§ **Assignment A**
According to the maple tree thread, what are the only two choices if you want to keep the tree?

# Grass won't grow by Maple tree



## PoleCat (Sep 2, 2009)

The area under the tree is shaded and dry from the tree itself. You need to seed the area in late fall so the winter weather can work it into the soil. Thinning out the branches of the tree will allow more light and rainfall. I don't recommend adding dirt because it can be lethal to an established tree to alter the grade inside the drip line.


----------



## jnstevens (Mar 31, 2014)

We have seeded in the Spring and Fall for several years and by the end of the Summer, all the grass just dies. It's very frustrating and quite unpleasant to look at.


----------



## PoleCat (Sep 2, 2009)

You will need to keep the area watered manually. Rainfall alone will not suffice.


----------



## Colbyt (Jan 27, 2014)

You are wasting your time and money. There is no solution except cutting the tree down. The more you water the lusher the tree will be. The 10,000 hair roots will still pull all the water out of the soil and kill the grass.

Mulch or very hardy ground cover are about your only 2 choices if you want to keep the tree.


----------



## jnstevens (Mar 31, 2014)

Want to keep the tree, gives great shade but seems like every year we seed the area and it dies by the Fall. We've been in the home since '93 and it's gotten worse every year and not sure what to do. And if I get a bunch of sod it will just die as well. Very frustrating.


----------



## Colbyt (Jan 27, 2014)

Done right large mulch areas look nice. Add a few clumps of Liriope (monkey grass), a few pretty boulders and maybe spot plant some clumps of crocus.


----------



## DexterII (Jul 14, 2010)

Just repeating, reinforcing, reiterating, or whatever you want to call it, what the others have said. Unfortunately, grass does not do well under mature maple trees. First off, the same shade that makes them nice to sit under on a hot day keeps the sun from reaching the ground. Secondly, look under the tree sometime when it's raining. The leaves gather most of the rain that falls on the tree. In fact, when they detect humidity changes, a lot of maple leaves will actually roll a bit to catch as much rain as possible. And what the leaves don't collect the roots do, leaving little for the grass. As mentioned, adding dirt is not really a good option, and while mulch might make the area more appealing, I would go easy on it, because it basically turns to dirt eventually. To one of Polecat's points, we thinned out a pair of Norway maples a few years ago, and they are on an otherwise open piece of property with a maybe 20 degree southward slope, so it improved the lawn significantly. I trimmed them late in the fall, as our local nursery guy suggested, and the trees are doing fine as well.


----------



## jnstevens (Mar 31, 2014)

I think trimming the trees is the way to go and maybe plant some more grass seed in early Spring. Is there a special way to trim a maple tree? I just wish I would have done the trimming in the Fall.


----------



## LeakyHawaiiRoof (Oct 21, 2014)

Source records:

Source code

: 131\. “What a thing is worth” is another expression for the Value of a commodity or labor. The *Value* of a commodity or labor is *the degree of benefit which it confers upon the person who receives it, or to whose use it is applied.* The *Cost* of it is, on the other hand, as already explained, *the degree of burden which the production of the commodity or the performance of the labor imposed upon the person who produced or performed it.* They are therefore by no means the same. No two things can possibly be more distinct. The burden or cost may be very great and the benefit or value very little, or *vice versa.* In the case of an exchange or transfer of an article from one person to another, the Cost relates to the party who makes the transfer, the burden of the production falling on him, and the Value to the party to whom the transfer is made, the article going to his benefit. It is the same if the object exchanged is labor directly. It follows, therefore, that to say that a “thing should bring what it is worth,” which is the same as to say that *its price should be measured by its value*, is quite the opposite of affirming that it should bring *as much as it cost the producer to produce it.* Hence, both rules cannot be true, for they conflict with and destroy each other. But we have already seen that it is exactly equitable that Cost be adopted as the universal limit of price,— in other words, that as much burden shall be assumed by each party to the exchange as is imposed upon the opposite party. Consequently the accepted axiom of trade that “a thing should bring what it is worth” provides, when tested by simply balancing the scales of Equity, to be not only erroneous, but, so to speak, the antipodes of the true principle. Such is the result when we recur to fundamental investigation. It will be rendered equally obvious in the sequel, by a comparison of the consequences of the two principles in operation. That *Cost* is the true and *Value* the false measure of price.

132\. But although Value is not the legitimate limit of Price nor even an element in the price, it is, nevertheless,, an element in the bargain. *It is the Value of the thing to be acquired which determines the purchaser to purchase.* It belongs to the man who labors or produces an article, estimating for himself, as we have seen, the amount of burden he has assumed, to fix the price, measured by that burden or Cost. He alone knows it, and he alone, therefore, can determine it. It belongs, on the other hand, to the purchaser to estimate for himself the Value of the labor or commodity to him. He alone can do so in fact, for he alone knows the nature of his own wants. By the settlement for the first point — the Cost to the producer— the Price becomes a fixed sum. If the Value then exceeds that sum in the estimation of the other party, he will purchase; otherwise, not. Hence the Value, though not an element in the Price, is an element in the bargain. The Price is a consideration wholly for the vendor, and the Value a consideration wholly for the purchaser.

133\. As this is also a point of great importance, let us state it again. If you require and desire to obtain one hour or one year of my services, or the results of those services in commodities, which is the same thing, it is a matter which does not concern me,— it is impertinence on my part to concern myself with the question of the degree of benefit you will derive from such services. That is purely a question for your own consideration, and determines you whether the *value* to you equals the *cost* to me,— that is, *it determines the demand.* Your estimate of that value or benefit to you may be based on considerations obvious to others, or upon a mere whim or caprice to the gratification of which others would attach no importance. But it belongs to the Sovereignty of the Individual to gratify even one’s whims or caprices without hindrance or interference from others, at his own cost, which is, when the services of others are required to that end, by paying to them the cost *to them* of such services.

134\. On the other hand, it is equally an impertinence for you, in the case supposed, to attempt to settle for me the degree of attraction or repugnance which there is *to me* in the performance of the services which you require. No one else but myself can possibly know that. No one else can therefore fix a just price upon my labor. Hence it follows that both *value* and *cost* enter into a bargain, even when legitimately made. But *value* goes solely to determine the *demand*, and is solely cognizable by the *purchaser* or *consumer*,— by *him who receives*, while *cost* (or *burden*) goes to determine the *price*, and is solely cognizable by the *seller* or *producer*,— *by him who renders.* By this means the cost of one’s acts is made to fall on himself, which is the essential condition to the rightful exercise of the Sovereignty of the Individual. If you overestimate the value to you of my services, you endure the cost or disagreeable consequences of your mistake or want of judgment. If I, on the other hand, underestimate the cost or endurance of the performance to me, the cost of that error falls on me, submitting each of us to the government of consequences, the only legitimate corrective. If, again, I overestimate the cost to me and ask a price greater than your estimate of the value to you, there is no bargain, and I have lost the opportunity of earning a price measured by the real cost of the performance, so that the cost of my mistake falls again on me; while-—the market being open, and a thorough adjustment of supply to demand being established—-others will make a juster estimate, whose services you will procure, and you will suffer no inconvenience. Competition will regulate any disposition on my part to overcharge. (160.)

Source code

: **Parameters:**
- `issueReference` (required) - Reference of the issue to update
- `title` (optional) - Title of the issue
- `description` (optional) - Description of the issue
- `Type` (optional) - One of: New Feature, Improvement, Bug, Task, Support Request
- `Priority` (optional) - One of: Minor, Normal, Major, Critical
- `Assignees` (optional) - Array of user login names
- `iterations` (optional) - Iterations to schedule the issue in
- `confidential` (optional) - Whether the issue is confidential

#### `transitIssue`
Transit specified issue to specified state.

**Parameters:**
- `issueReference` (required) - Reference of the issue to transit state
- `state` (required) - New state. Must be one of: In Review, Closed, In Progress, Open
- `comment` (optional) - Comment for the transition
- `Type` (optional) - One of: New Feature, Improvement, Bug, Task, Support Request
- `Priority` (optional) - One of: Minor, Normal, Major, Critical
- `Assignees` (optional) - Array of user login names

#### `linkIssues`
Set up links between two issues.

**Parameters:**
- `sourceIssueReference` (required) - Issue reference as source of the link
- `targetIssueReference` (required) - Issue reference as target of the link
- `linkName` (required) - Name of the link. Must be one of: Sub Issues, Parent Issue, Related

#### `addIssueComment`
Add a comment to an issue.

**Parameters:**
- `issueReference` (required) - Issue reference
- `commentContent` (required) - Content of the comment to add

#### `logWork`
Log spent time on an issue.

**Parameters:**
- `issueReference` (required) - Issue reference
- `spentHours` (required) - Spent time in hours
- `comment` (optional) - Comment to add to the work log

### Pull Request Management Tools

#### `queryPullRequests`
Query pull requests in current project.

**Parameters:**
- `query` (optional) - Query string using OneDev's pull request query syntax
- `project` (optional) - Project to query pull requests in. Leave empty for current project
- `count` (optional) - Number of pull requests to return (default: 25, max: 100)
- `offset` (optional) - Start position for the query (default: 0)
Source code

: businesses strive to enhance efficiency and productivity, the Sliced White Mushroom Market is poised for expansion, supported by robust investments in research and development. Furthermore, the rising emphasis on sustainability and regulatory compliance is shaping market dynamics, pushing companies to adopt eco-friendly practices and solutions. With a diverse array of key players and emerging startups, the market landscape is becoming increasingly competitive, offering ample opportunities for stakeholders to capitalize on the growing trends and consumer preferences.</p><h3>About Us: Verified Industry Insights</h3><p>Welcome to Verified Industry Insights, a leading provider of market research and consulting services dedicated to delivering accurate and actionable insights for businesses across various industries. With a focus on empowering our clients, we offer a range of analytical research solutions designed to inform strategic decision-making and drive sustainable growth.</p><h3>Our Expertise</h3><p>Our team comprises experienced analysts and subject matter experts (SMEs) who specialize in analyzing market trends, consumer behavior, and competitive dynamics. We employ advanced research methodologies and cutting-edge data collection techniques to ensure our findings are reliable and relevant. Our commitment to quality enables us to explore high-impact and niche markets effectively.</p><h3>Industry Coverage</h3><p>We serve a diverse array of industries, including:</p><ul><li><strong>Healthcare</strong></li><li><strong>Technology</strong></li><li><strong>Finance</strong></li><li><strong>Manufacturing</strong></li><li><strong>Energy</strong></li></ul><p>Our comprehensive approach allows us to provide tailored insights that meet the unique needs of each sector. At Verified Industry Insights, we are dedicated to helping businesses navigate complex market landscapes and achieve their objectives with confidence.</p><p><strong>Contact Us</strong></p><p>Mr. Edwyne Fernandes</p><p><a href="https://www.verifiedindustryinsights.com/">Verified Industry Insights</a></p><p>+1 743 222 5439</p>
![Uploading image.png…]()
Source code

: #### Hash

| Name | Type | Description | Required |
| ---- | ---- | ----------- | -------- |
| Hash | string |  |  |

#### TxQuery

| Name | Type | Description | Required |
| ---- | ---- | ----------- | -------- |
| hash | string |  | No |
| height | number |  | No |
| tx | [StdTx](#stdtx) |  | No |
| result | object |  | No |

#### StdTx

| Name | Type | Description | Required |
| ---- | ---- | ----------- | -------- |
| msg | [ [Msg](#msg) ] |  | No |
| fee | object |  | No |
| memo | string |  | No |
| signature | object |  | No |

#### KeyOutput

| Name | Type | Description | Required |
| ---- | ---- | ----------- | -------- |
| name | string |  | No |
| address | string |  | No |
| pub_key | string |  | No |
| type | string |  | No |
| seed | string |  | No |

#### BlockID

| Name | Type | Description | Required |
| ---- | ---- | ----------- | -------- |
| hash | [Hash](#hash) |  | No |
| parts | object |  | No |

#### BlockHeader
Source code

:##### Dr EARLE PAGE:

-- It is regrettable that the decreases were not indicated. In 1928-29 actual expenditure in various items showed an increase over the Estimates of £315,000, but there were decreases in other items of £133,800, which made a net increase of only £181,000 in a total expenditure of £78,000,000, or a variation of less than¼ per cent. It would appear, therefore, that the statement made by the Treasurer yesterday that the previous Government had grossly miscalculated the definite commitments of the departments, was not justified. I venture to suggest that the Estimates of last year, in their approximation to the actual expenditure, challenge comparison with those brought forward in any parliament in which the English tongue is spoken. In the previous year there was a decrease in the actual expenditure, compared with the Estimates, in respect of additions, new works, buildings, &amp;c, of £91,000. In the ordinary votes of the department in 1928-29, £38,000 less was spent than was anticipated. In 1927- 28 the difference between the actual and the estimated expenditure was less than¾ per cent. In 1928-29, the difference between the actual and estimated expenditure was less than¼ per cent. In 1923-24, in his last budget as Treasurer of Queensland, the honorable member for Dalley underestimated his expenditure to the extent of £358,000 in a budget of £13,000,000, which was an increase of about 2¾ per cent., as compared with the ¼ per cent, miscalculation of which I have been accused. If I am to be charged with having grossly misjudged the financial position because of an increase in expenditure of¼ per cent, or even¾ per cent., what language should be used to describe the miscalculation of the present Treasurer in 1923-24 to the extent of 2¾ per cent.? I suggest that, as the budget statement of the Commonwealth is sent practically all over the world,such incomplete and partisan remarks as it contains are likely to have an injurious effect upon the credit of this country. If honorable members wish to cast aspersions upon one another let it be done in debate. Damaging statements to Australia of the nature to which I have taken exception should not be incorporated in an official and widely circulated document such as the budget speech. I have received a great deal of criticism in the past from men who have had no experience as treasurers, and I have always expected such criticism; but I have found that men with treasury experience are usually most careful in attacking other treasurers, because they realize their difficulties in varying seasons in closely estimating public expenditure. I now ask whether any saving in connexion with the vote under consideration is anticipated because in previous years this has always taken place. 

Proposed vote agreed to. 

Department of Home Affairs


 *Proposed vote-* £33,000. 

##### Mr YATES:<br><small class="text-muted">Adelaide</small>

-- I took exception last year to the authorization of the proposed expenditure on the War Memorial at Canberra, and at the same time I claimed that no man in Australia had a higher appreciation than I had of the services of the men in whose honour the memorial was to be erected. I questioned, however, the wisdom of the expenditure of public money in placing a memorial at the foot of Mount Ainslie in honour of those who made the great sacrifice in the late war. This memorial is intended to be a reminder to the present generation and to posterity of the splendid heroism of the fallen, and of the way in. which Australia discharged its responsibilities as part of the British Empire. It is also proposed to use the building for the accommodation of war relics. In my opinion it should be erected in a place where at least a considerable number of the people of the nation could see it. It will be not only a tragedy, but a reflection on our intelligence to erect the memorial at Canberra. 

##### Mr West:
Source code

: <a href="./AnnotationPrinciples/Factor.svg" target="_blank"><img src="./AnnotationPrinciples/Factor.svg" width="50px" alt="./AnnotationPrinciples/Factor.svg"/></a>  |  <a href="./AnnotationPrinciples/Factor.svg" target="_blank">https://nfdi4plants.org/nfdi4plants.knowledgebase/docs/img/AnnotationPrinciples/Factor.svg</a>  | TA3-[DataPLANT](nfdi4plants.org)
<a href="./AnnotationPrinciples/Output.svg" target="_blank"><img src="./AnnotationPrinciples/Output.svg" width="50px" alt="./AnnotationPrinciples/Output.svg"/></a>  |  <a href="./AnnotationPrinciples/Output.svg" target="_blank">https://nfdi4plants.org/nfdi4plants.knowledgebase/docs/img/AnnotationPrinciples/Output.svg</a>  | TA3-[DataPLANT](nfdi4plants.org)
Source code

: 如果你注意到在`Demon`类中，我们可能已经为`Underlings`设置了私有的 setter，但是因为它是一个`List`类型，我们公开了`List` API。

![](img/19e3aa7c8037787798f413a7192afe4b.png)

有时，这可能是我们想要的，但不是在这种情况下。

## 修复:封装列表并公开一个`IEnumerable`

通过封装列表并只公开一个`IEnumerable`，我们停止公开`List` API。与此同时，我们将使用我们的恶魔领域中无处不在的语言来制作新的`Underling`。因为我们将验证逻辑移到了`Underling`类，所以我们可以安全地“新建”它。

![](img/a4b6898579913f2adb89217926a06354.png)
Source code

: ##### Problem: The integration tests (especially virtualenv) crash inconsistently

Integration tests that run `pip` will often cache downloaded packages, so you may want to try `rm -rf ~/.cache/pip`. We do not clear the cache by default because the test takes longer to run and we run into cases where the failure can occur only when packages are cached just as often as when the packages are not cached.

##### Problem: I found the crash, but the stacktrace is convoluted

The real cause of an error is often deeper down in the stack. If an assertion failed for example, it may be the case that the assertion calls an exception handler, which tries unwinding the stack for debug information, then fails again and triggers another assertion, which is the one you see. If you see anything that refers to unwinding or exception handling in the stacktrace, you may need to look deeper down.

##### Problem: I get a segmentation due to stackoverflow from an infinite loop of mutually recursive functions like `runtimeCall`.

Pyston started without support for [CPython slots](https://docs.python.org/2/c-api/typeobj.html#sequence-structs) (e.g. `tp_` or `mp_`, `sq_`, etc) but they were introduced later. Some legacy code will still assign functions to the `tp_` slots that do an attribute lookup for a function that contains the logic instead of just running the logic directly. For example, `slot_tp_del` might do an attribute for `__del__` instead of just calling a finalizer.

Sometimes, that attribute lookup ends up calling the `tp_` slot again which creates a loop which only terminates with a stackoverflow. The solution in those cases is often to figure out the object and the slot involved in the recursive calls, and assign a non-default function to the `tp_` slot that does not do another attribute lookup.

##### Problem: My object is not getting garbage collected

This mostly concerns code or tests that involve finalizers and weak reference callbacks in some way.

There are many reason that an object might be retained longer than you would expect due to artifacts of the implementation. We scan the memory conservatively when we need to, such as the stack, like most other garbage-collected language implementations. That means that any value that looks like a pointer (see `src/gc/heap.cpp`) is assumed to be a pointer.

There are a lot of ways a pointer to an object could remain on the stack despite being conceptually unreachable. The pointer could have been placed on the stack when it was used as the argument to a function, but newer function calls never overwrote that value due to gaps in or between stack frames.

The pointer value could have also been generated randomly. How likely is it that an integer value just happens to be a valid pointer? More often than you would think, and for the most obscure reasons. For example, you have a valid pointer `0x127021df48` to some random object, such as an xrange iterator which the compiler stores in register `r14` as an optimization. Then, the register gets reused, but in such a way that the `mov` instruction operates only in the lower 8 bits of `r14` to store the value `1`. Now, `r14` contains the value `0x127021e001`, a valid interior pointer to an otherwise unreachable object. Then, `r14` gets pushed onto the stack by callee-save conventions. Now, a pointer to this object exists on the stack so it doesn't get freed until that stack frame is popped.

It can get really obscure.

§ **Assignment B**
In the rows, update the part that opens with the line containing "This mostly concerns" and closes with the line containing "There are a", replacing "finalizers" with "destructors" and leaving everything else unchanged. Give only those lines.

§ **Exercise output A**
Mulch or very hardy ground cover.

§ **Exercise output B**
This mostly concerns code or tests that involve destructors and weak reference callbacks in some way.

There are many reason that an object might be retained longer than you would expect due to artifacts of the implementation. We scan the memory conservatively when we need to, such as the stack, like most other garbage-collected language implementations. That means that any value that looks like a pointer (see `src/gc/heap.cpp`) is assumed to be a pointer.

There are a lot of ways a pointer to an object could remain on the stack despite being conceptually unreachable. The pointer could have been placed on the stack when it was used as the argument to a function, but newer function calls never overwrote that value due to gaps in or between stack frames.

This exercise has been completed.